* [EXERCISE DESCRIPTION]: Retype everything in the entries that follow, exactly as shown.

* [DATA RECORDS]:
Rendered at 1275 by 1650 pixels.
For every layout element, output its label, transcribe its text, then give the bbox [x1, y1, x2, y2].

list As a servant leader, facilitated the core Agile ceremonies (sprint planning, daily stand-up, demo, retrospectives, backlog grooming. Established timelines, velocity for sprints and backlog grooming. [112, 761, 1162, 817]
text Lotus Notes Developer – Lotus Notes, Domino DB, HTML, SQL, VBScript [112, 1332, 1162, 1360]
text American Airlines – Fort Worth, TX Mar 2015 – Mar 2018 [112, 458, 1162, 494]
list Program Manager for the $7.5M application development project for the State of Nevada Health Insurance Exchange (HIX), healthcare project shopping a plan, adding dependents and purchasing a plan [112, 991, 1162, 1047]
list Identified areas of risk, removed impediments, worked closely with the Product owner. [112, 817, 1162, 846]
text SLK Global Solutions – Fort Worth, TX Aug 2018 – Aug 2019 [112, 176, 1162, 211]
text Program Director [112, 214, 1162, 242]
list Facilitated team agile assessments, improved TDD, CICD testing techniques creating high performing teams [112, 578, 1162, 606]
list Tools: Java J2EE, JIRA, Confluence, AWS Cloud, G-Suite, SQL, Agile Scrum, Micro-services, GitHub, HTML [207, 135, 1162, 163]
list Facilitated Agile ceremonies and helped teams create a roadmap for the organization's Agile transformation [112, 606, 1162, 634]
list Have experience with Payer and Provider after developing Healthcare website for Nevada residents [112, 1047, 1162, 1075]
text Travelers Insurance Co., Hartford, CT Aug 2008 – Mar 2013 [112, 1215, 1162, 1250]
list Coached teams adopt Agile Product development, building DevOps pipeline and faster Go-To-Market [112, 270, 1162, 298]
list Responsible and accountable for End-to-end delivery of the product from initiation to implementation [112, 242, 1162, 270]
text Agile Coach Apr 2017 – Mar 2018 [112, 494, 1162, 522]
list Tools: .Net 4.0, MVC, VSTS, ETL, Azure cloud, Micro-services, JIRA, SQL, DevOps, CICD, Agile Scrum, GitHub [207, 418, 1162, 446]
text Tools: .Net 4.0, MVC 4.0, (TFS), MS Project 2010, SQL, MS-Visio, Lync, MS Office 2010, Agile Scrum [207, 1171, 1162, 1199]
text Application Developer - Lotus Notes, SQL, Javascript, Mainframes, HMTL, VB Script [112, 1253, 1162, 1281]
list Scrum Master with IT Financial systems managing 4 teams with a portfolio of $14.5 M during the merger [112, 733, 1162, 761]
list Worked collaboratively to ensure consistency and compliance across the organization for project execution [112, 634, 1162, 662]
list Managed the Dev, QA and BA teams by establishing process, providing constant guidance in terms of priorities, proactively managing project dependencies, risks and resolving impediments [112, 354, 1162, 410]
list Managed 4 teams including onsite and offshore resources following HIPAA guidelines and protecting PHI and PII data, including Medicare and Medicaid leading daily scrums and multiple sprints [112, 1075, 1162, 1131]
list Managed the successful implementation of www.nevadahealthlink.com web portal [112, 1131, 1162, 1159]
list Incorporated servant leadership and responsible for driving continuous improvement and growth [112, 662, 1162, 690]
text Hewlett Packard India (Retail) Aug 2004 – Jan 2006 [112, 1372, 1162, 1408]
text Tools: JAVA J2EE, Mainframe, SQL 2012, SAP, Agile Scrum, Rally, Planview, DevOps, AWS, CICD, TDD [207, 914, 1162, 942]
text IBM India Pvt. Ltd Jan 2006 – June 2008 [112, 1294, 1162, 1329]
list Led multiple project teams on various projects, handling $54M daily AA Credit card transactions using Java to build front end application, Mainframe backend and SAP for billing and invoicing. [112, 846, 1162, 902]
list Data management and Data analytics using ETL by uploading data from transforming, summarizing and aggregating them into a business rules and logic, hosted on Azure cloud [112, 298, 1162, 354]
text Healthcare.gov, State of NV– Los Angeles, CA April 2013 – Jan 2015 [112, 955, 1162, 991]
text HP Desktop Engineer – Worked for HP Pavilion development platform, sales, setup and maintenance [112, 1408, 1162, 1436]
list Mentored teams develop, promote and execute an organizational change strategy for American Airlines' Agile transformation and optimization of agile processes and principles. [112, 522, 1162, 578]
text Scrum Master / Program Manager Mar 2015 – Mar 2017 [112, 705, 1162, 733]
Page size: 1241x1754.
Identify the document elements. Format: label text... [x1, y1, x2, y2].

* [ANSWER TO THE EXERCISE]:
Rendered at 1275 by 1650 pixels.
For every layout element, output its label, transcribe its text, then give the bbox [x1, y1, x2, y2].

list As a servant leader, facilitated the core Agile ceremonies (sprint planning, daily stand-up, demo, retrospectives, backlog grooming. Established timelines, velocity for sprints and backlog grooming. [112, 761, 1162, 817]
text Lotus Notes Developer – Lotus Notes, Domino DB, HTML, SQL, VBScript [112, 1332, 1162, 1360]
text American Airlines – Fort Worth, TX Mar 2015 – Mar 2018 [112, 458, 1162, 494]
list Program Manager for the $7.5M application development project for the State of Nevada Health Insurance Exchange (HIX), healthcare project shopping a plan, adding dependents and purchasing a plan [112, 991, 1162, 1047]
list Identified areas of risk, removed impediments, worked closely with the Product owner. [112, 817, 1162, 846]
text SLK Global Solutions – Fort Worth, TX Aug 2018 – Aug 2019 [112, 176, 1162, 211]
text Program Director [112, 214, 1162, 242]
list Facilitated team agile assessments, improved TDD, CICD testing techniques creating high performing teams [112, 578, 1162, 606]
list Tools: Java J2EE, JIRA, Confluence, AWS Cloud, G-Suite, SQL, Agile Scrum, Micro-services, GitHub, HTML [207, 135, 1162, 163]
list Facilitated Agile ceremonies and helped teams create a roadmap for the organization's Agile transformation [112, 606, 1162, 634]
list Have experience with Payer and Provider after developing Healthcare website for Nevada residents [112, 1047, 1162, 1075]
text Travelers Insurance Co., Hartford, CT Aug 2008 – Mar 2013 [112, 1215, 1162, 1250]
list Coached teams adopt Agile Product development, building DevOps pipeline and faster Go-To-Market [112, 270, 1162, 298]
list Responsible and accountable for End-to-end delivery of the product from initiation to implementation [112, 242, 1162, 270]
text Agile Coach Apr 2017 – Mar 2018 [112, 494, 1162, 522]
list Tools: .Net 4.0, MVC, VSTS, ETL, Azure cloud, Micro-services, JIRA, SQL, DevOps, CICD, Agile Scrum, GitHub [207, 418, 1162, 446]
text Tools: .Net 4.0, MVC 4.0, (TFS), MS Project 2010, SQL, MS-Visio, Lync, MS Office 2010, Agile Scrum [207, 1171, 1162, 1199]
text Application Developer - Lotus Notes, SQL, Javascript, Mainframes, HMTL, VB Script [112, 1253, 1162, 1281]
list Scrum Master with IT Financial systems managing 4 teams with a portfolio of $14.5 M during the merger [112, 733, 1162, 761]
list Worked collaboratively to ensure consistency and compliance across the organization for project execution [112, 634, 1162, 662]
list Managed the Dev, QA and BA teams by establishing process, providing constant guidance in terms of priorities, proactively managing project dependencies, risks and resolving impediments [112, 354, 1162, 410]
list Managed 4 teams including onsite and offshore resources following HIPAA guidelines and protecting PHI and PII data, including Medicare and Medicaid leading daily scrums and multiple sprints [112, 1075, 1162, 1131]
list Managed the successful implementation of www.nevadahealthlink.com web portal [112, 1131, 1162, 1159]
list Incorporated servant leadership and responsible for driving continuous improvement and growth [112, 662, 1162, 690]
text Hewlett Packard India (Retail) Aug 2004 – Jan 2006 [112, 1372, 1162, 1408]
text Tools: JAVA J2EE, Mainframe, SQL 2012, SAP, Agile Scrum, Rally, Planview, DevOps, AWS, CICD, TDD [207, 914, 1162, 942]
text IBM India Pvt. Ltd Jan 2006 – June 2008 [112, 1294, 1162, 1329]
list Led multiple project teams on various projects, handling $54M daily AA Credit card transactions using Java to build front end application, Mainframe backend and SAP for billing and invoicing. [112, 846, 1162, 902]
list Data management and Data analytics using ETL by uploading data from transforming, summarizing and aggregating them into a business rules and logic, hosted on Azure cloud [112, 298, 1162, 354]
text Healthcare.gov, State of NV– Los Angeles, CA April 2013 – Jan 2015 [112, 955, 1162, 991]
text HP Desktop Engineer – Worked for HP Pavilion development platform, sales, setup and maintenance [112, 1408, 1162, 1436]
list Mentored teams develop, promote and execute an organizational change strategy for American Airlines' Agile transformation and optimization of agile processes and principles. [112, 522, 1162, 578]
text Scrum Master / Program Manager Mar 2015 – Mar 2017 [112, 705, 1162, 733]
Page size: 1241x1754.
Identify the document elements. Format: label text... [x1, y1, x2, y2].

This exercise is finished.